From their March 2020 lows, it has mostly been a one-way street for the Indian equity markets with large, mid and small-caps firing on all cylinders on the back of foreign investor flows. The S&P BSE Sensex that hit a record high of 45,000 levels in intra-day trade on Friday, has rallied a massive 76 per cent during this period.
Besides equities, Wood has increased India’s weight in GREED & fear’s global sovereign bond portfolio by removing the weighting in the much lower-yielding Singapore 10-year government bond. One reason for doing this, according to him, is the relatively conservative Indian fiscal policy under the current National Democratic Alliance (NDA) government. That apart, he believes that India will, sooner rather than later, be included in global bond indices as a result of recent liberalisation measures.
Starting April 2020, the Indian government issued special bonds with 5, 10 and 30-year maturities, where there are no limits to foreign participation. These securities, Wood feels, essentially provide a dedicated route for foreign institutional investors to invest in, without any capital control on either entry or exit.
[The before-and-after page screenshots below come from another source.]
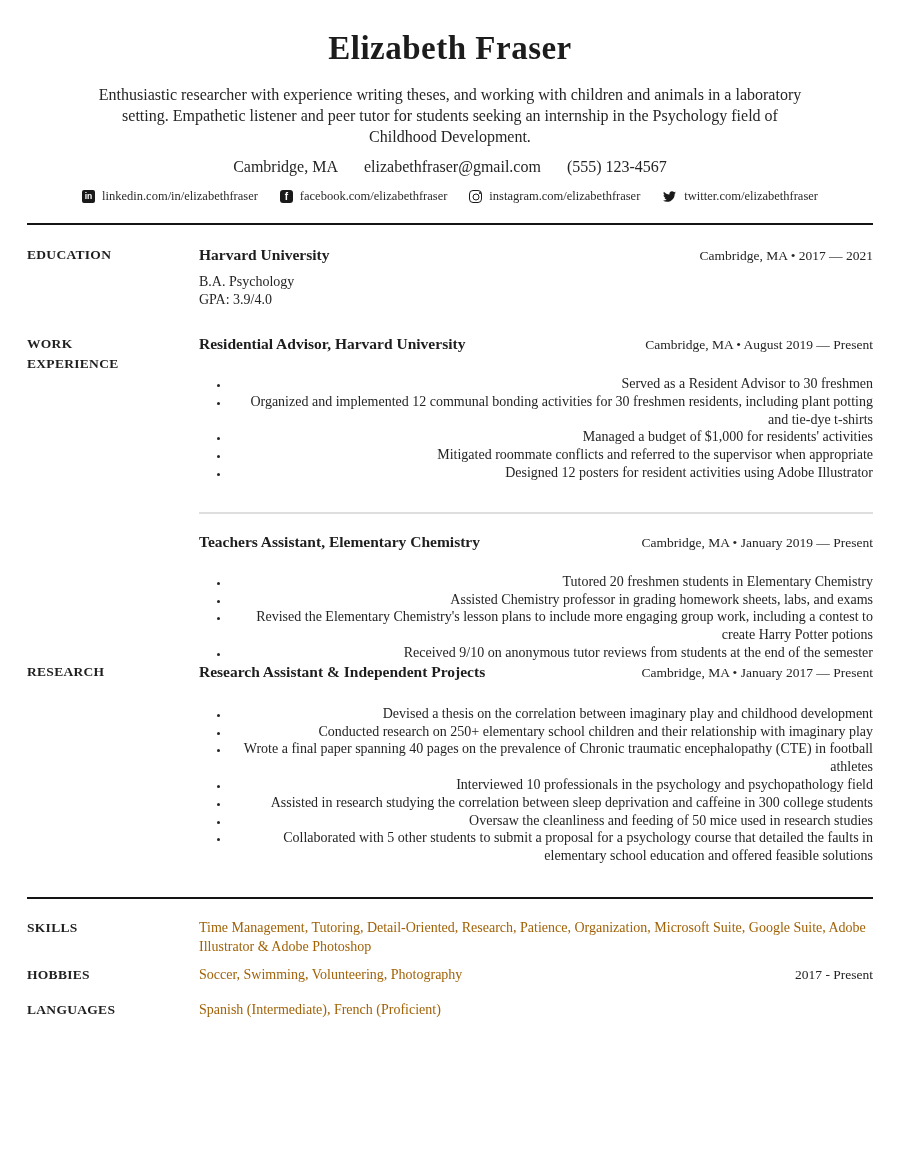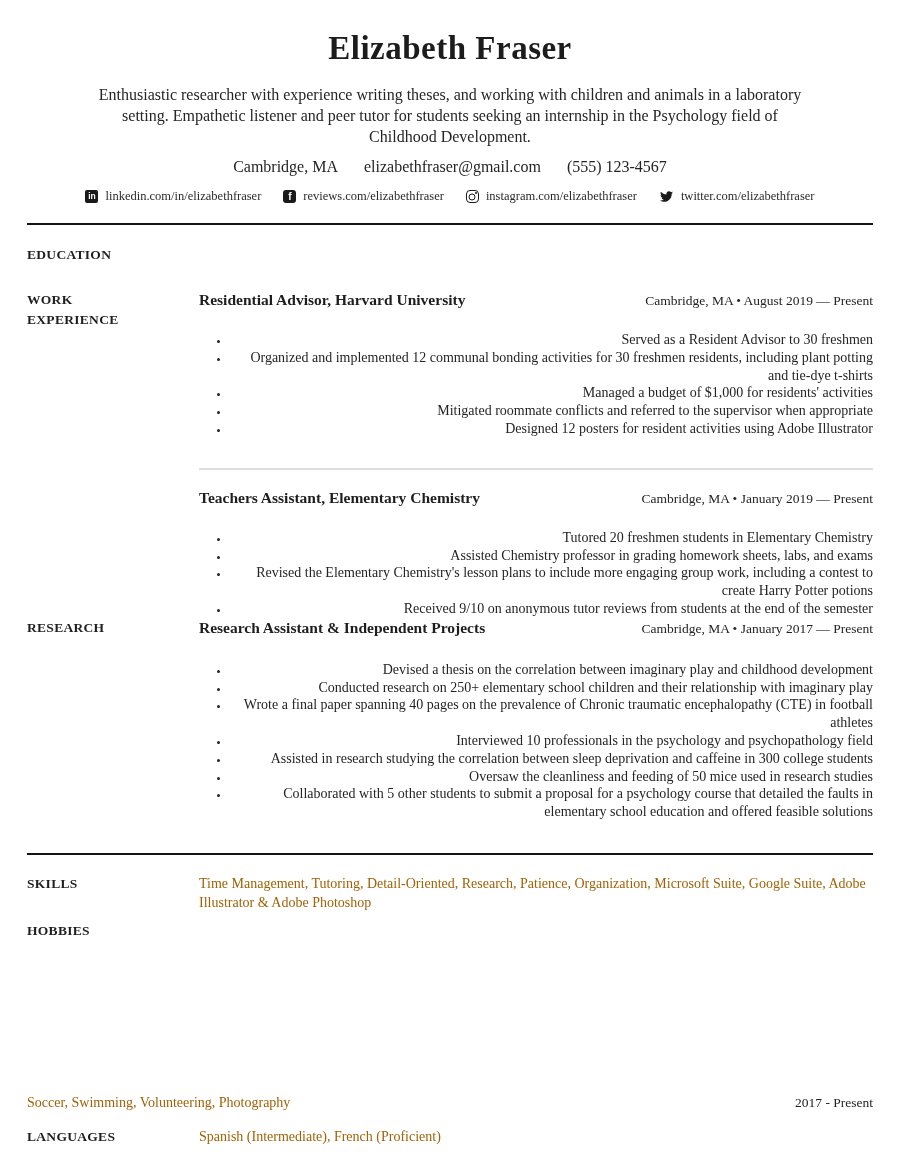--- a/index.html
+++ b/index.html
@@ -178,7 +178,7 @@
       </span>
       <span class="social-item">
         <span class="icon-fb">f</span>
-        <span>reviews.com/elizabethfraser</span>
+        <span>facebook.com/elizabethfraser</span>
       </span>
       <span class="social-item">
         <span class="icon-ig"></span>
“Meanwhile, a risk in 2021 to the Indian macro story, and indeed to the rupee, is the likely rise in the oil price as the world returns to 2019 demand levels of 100 million barrels/day on the other side of the pandemic. This can be best hedged from the point of view of equity investors by owning oil stocks,” Wood wrote.
The cyclical recovery in India, Wood said, has also taken place in the marked absence of a huge fiscal stimulus in terms of an increase in transfer payments and the like. The Indian government, he believes, seems to have learnt the lesson from China that the way to boost long-term growth and productivity fiscally is by investing public sector funds in infrastructure, not in transfer payments. The result is that, like China, India has eschewed panic stimulus this year.
Bullish on banks
Despite the overhang of a sharp rise in non-performing loans (NPLs) due to the moratorium extended by the banks in the backdrop of Covid-19, Wood remains bullish on Indian private banks from a long-term perspective. In the financial sector, Wood now has exposure to ICICI Bank and HDFC. SBI Life Insurance and ICICI Lombard General Insurance are his bets in the Indian insurance sector.
“GREED & fear had been concerned that the economic collapse triggered by the lockdown in late March to May would trigger a wave of NPLs. Still, the good news is that the government ended the loan moratorium at the end of August. Listed private-sector banks have been able to raise $10 billion of equity so far this year out of a planned $13 billion of capital raising. The second fiscal quarter earnings season has seen Indian banks guiding on the expected outcome of Covid-19-related loan restructurings. The signals are better-than-expected,” Wood wrote.